Se forme un groupe de travail, composé de parlementaires, et du garde des Sceaux, Michel Debré, qui impose sa vision lors de l’écriture de la Constitution de 1958. L’ouvrage Droit public explique sa volonté de rééquilibrer les moyens d’actions du Parlement et du Gouvernement. Et pour cause, « l’instabilité gouvernementale de la IIIème et IVème République devaient disparaître par la mise en place de mécanismes constitutionnels destinés à renforcer la position du Gouvernement et à limiter les pouvoirs du Parlement ».

Mais, pourquoi le gouvernement l’utilise ?

Sous le gouvernement de Michel Rocard, l’article 49.3 a été utilisé 26 fois. N’ayant pas la majorité à l’époque, il accueille tout débat d’un sourire avant de couper court à toute discussion. Quelques motions de censure fusent, bien sûr. Quelques temps après, la loi subit des changements sur les limites de son utilisation.

« La signification politique c’est qu’on utilise le 49.3 sur des textes dont le gouvernement ne veut pas qu’on parle » développe Gaël Kostic « sinon il y a des choses qui vont être dite dans l’hémicycle qui vont faire prendre conscience aux français que le Gouvernement a des difficultés qu’il ne peut pas résoudre ». Pour rappel, le 49.3 a été utilisé par le gouvernement sur la loi du budget 2023. Depuis le début du mois de septembre, les députés débattent sur les amendements. Mais, lorsque la discussion du Budget 2023 allait porter sur l’article disposant de la suppression de l’impôt sur la fortune (ISF), le porte-parole du gouvernement Gabriel Attal a tenu à s’exprimer. Après son discours, le temps consacré à la discussion du Budget 2023 était écoulé. Un choix stratégique de la part du Gouvernement. Par cette action, il évite toute discussion pouvant réveiller l’animosité des députés. Lors de l’annonce de l’utilisation de la loi 49.3 par Elisabeth Borne, l’opposition s’exclame, s’énerve, certains quittent la salle, et les premières motions de censure tombent.

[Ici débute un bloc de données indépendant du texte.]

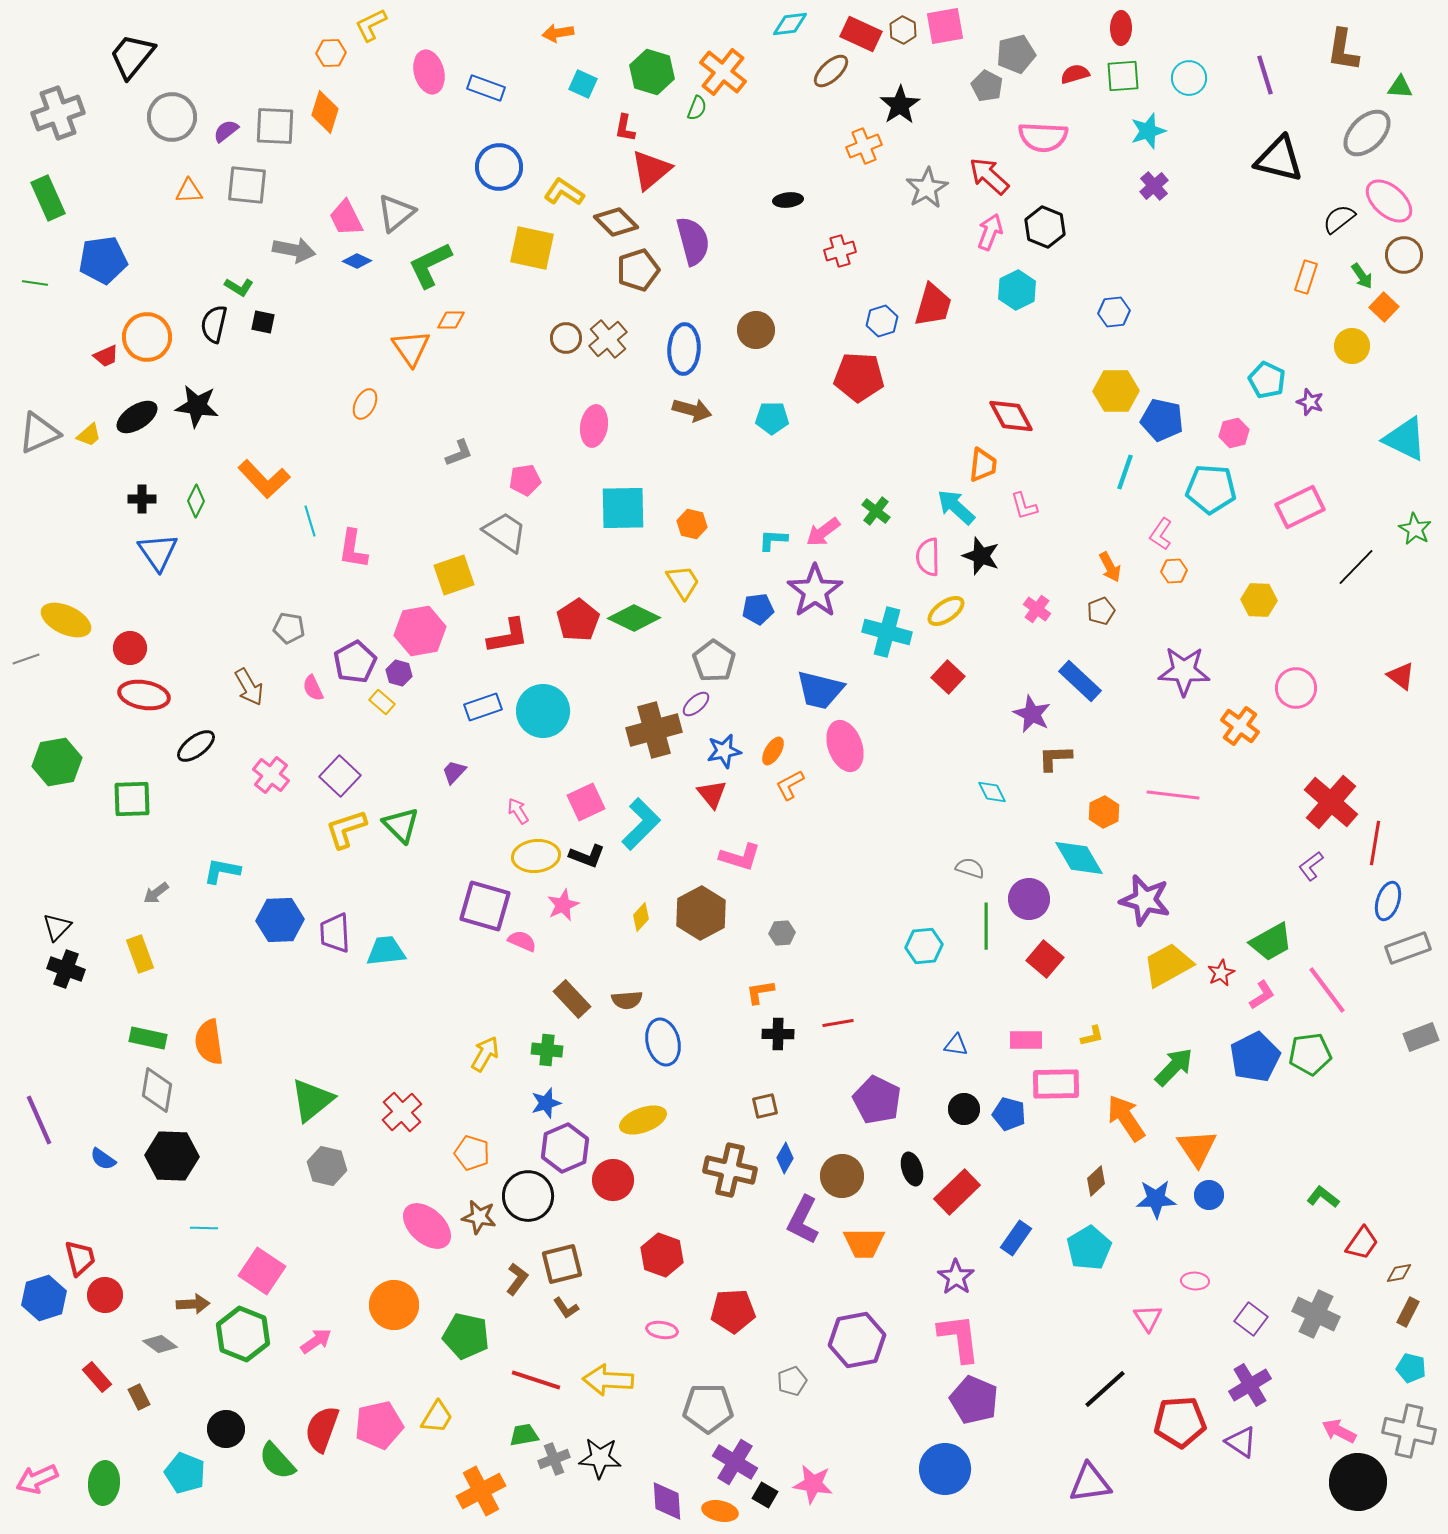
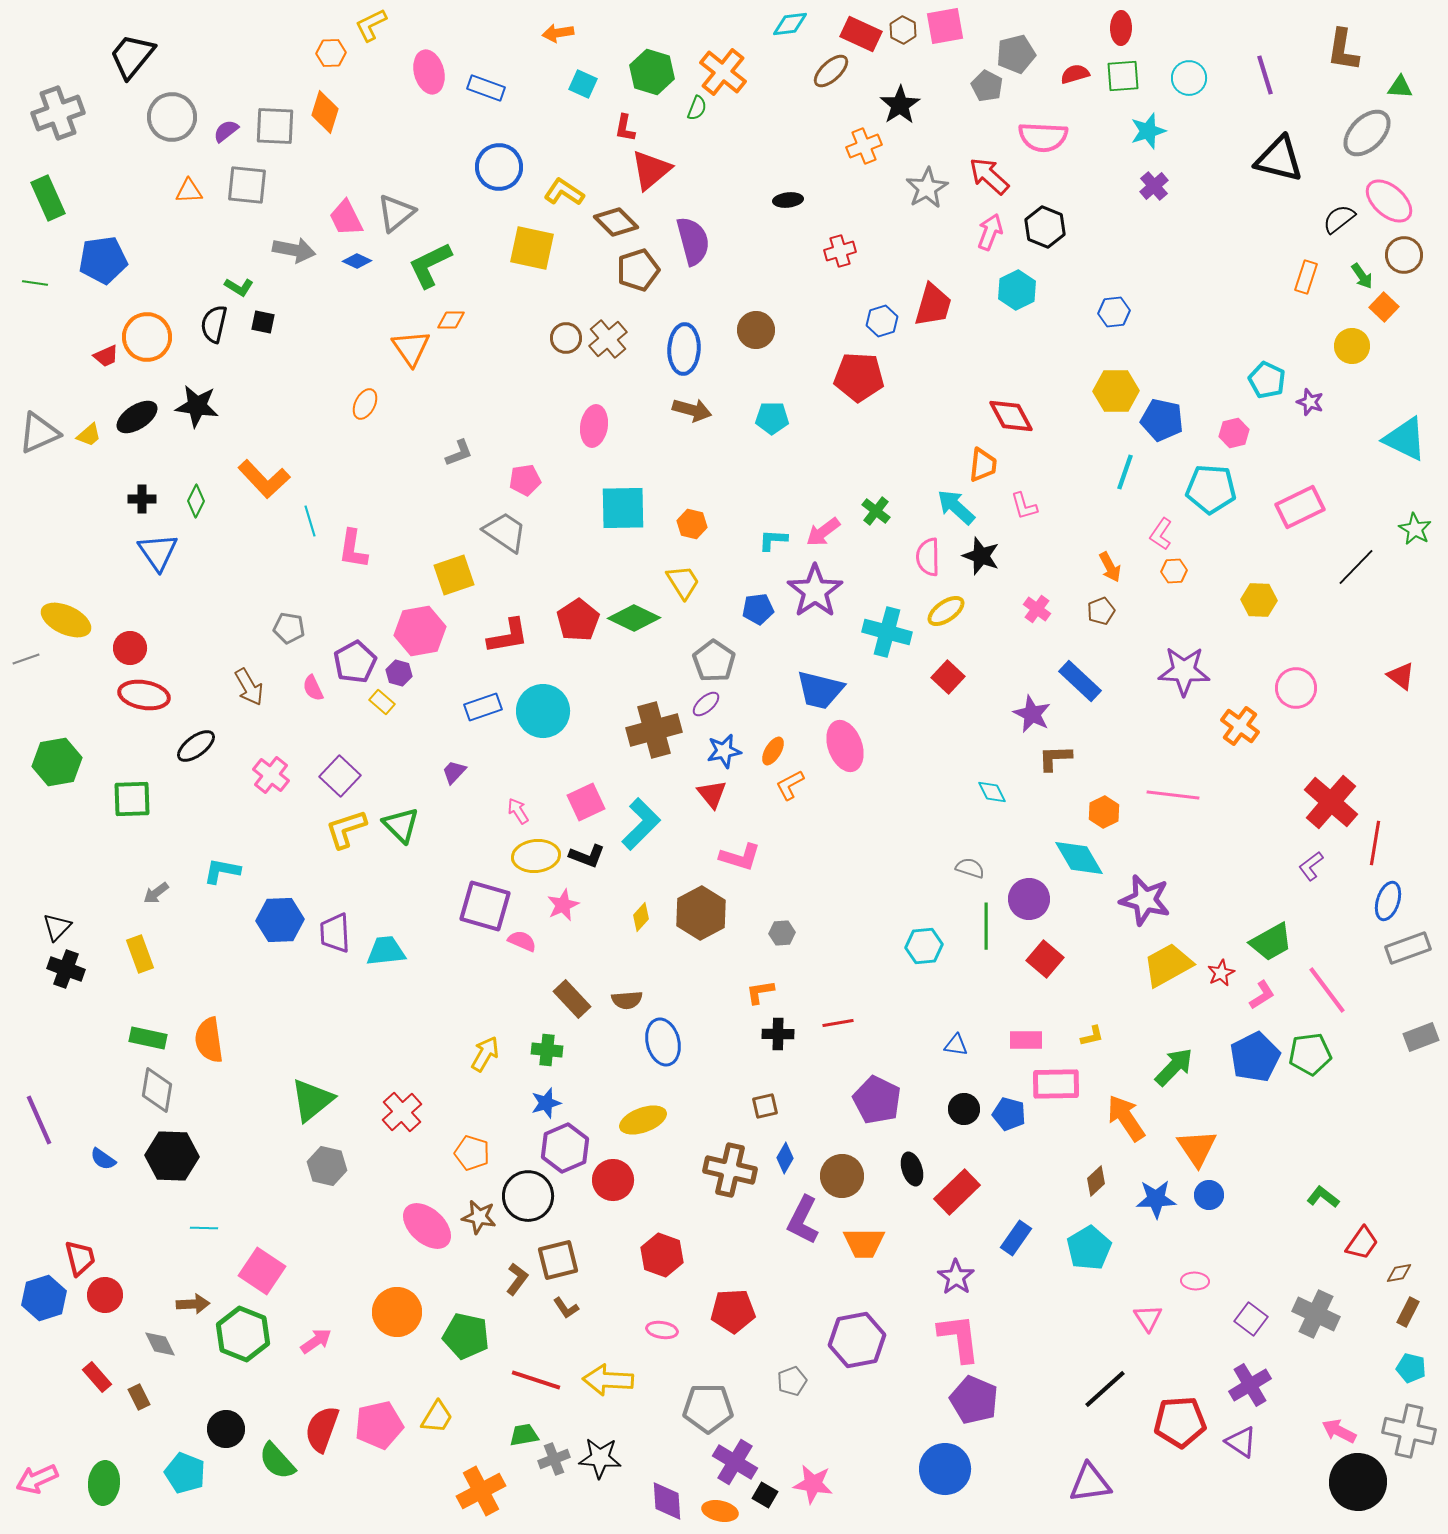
purple ellipse at (696, 704): moved 10 px right
orange semicircle at (209, 1042): moved 2 px up
brown square at (562, 1264): moved 4 px left, 4 px up
orange circle at (394, 1305): moved 3 px right, 7 px down
gray diamond at (160, 1344): rotated 28 degrees clockwise
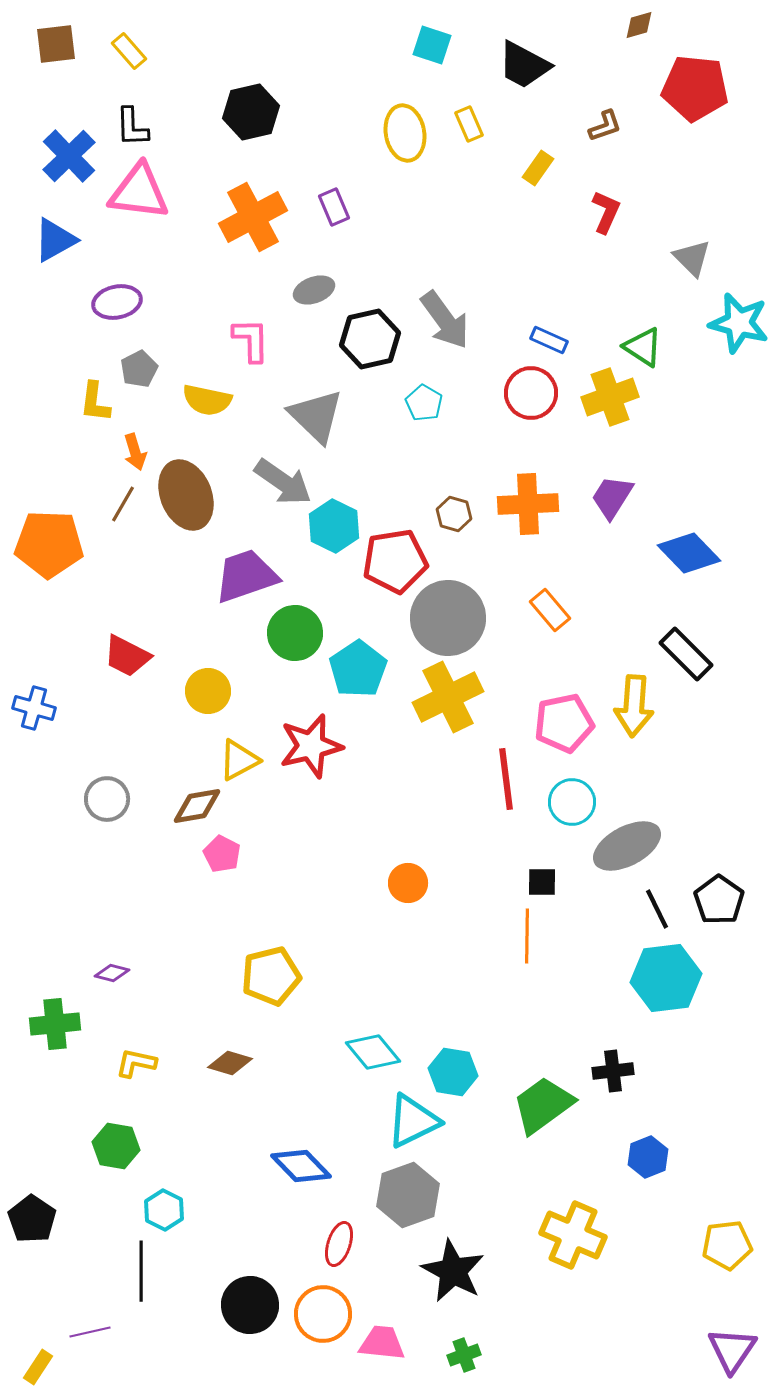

Le 49.3, un article démocratique ?

Tous les gouvernements utilisent le 49.3, il est évident que lorsque le Gouvernement à la majorité absolue au sein de l’Assemblée, il est plus facile de voter les lois sans débat.

Mais sans débat, la démocratie existe-t-elle ? Le principe même de faire passer les lois par l’Assemblée nationale est de donner indirectement la parole aux citoyens français. Se pose alors la question de la démocratie du 49.3. Si celui-ci est inscrit dans la constitution adoptée par référendum par le peuple français, le blocage de toute discussion sur une loi pose tout de même problème. Utilisé pour arrêter le débat, les Français ne peuvent alors être au courant du vote de lois qui pourrait bien bouleverser leur quotidien.